_Excerpt provided:_
##############################

Japan's return to whale hunting is backed by both tradition, and a desire to revive a post-war market of selling and exporting whale meat. Japan has been hunting whales since the Jomon Period. In modern times, the consumption of whale meat had been popularized after food shortages prior to the end of World War II.
Although people claim that the whale hunting market is unsustainable, whale hunters insist that it will make a comeback. Let's sit down and dissect the history and motives behind the decision to return to whale hunting.
Japan’s Whaling History
Japan’s Whaling History
Originally, whaling was not done across Japan. This long-held tradition started in several coastal towns like Kagoshima in Kyushi, and Wada in Chiba.
Before the start of organized whale hunting, families would only kill the whales they found beached ashore. Near the late 1500s, organized whale hunting started, and was further developed in the 17th century with villages fully dedicated to hunting whales. These villages had lookout towers along the shore that would spot nearby whales. Men would then race to their boats to try and catch the spotted whale in open waters, hurling harpoons and lances to slow and eventually kill them.
Later, a better method was soon devised known as the amitori-shiki method. This new method consisted of twenty boats divided into groups that would catch up to a spotted whale. The first group would create enough noise to drive the whale toward the shore. The second group would trap the whale with large nets. The third group of whalers would be armed with harpoons, swords, and wooden plugs to make the kill.
The Japanese hunted whales primarily for their meat, but would use the biproducts for oil and wax.
Modern Whaling Practices
At the start of the 20th century, a more modern way of whaling was introduced to Japan by Jūrō Oka, a Japanese man who traveled the world in search of other whaling cultures. The method he introduced was from Norway, which involved the use of steamships, cannons, and harpoons with grenade tips to kill whales.
Despite being thought as of being more effective, this modern process angered many fishermen in Japan. The by-products of whaling stations polluted the waters and killed nearby fish schools. In protest, fishermen set fire to whaling stations in Sa-me, Aomori. Many other locals joined in the protests, believing that whales shouldn't be hunted in such a gruesome way.
Despite the backlash in Japan, international whaling led to the killing of about 3 million whales, putting a lot of whales on the list of endangered species like fin whales, right whales, and sperm whales.
The whale population diminished significantly in Japanese territories. As a result, whalers began hunting whales in Antarctica by 1934. Despite whale hunting expanding exponentially, the consumption of whale meat in Japan did not. It wasn't until the end of World War II that whale meat soared in popularity due to food shortages and a shattered economy.
Until the 1960s, whales continued to be the biggest source of meat for the Japanese. But when Japan's economy stabilized, and more of a variety of food was imported, the whaling industry shrunk tremendously. The demand for whale meat has been declining since.

##############################

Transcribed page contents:
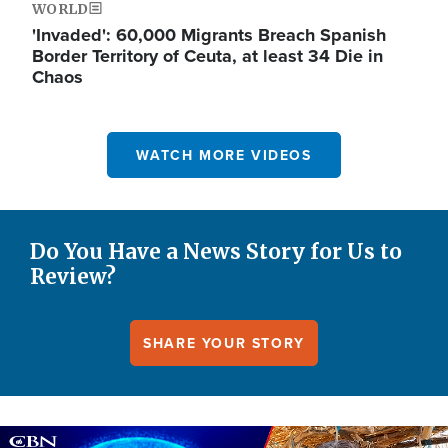
WORLD
'Invaded': 60,000 Migrants Breach Spanish
Border Territory of Ceuta, at least 34 Die in
Chaos
WATCH MORE VIDEOS
Do You Have a News Story for Us to
Review?
SHARE YOUR STORY
Image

##############################

_Complete the following:_
1. List the whale species that the text on Japan's whaling history says were put on the list of endangered species.
2. Reproduce the portion of the text on Japan's whaling history between "Japan's return to" and "Wada in Chiba.", inclusive.

_Solutions to the tasks:_
1. Fin whales, right whales, sperm whales

2.
Japan's return to whale hunting is backed by both tradition, and a desire to revive a post-war market of selling and exporting whale meat. Japan has been hunting whales since the Jomon Period. In modern times, the consumption of whale meat had been popularized after food shortages prior to the end of World War II.
Although people claim that the whale hunting market is unsustainable, whale hunters insist that it will make a comeback. Let's sit down and dissect the history and motives behind the decision to return to whale hunting.
Japan’s Whaling History
Japan’s Whaling History
Originally, whaling was not done across Japan. This long-held tradition started in several coastal towns like Kagoshima in Kyushi, and Wada in Chiba.